[Extracted data entries]
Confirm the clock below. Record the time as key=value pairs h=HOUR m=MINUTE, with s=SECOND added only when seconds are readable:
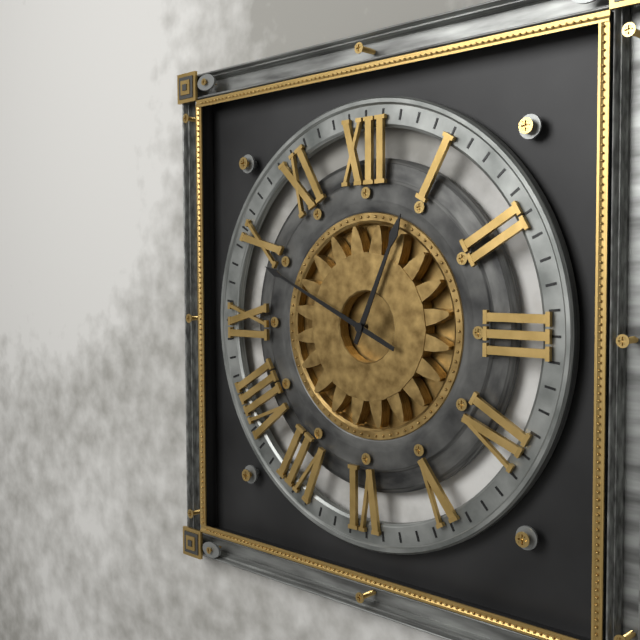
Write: h=12 m=49
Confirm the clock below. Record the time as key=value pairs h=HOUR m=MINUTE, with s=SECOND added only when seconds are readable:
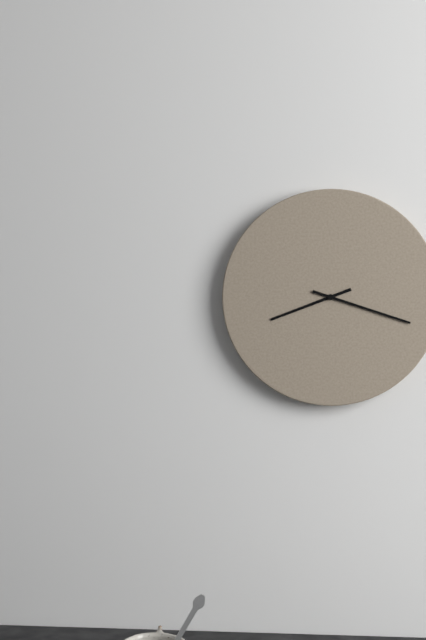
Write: h=8 m=18
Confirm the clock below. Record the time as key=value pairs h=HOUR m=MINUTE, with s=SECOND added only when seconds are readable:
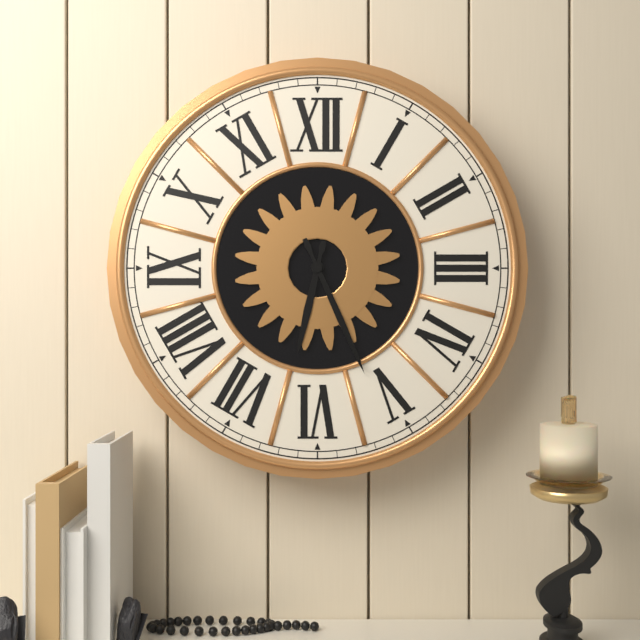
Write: h=6 m=26
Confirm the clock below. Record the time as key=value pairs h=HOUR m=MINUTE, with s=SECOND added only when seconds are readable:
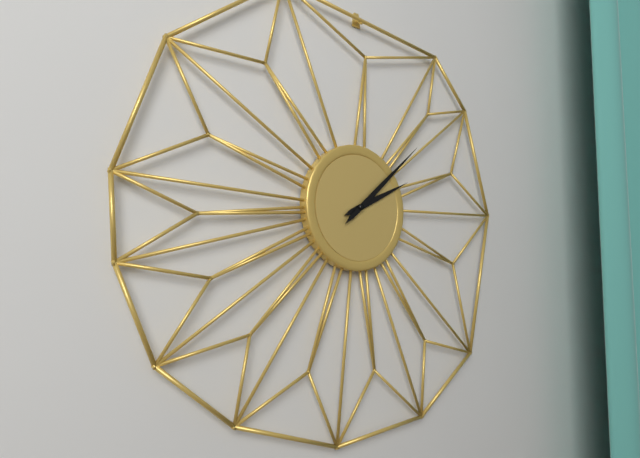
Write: h=2 m=8
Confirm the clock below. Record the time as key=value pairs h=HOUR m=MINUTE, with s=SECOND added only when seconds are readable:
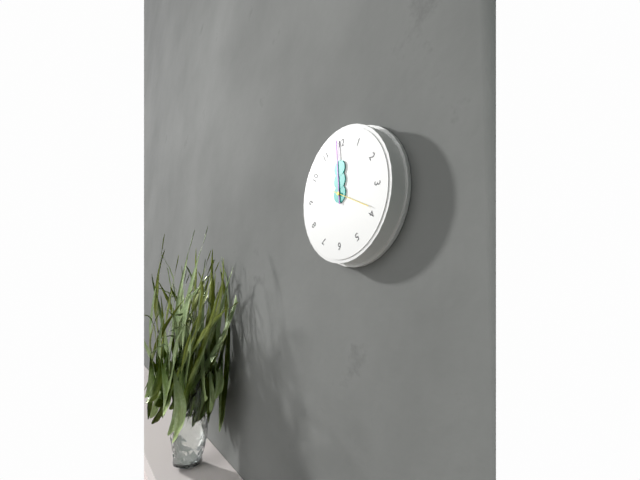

TASK OBJECTIVE: Output every line of the material above as a numbered list, skipping blank lines and omitting the pictures.

ANSWER FOR THE TASK:
1. Confirm the clock below. Record the time as key=value pairs h=HOUR m=MINUTE, with s=SECOND added only when seconds are readable:
2. Write: h=12 m=49
3. Confirm the clock below. Record the time as key=value pairs h=HOUR m=MINUTE, with s=SECOND added only when seconds are readable:
4. Write: h=8 m=18
5. Confirm the clock below. Record the time as key=value pairs h=HOUR m=MINUTE, with s=SECOND added only when seconds are readable:
6. Write: h=6 m=26
7. Confirm the clock below. Record the time as key=value pairs h=HOUR m=MINUTE, with s=SECOND added only when seconds are readable:
8. Write: h=2 m=8
9. Confirm the clock below. Record the time as key=value pairs h=HOUR m=MINUTE, with s=SECOND added only when seconds are readable:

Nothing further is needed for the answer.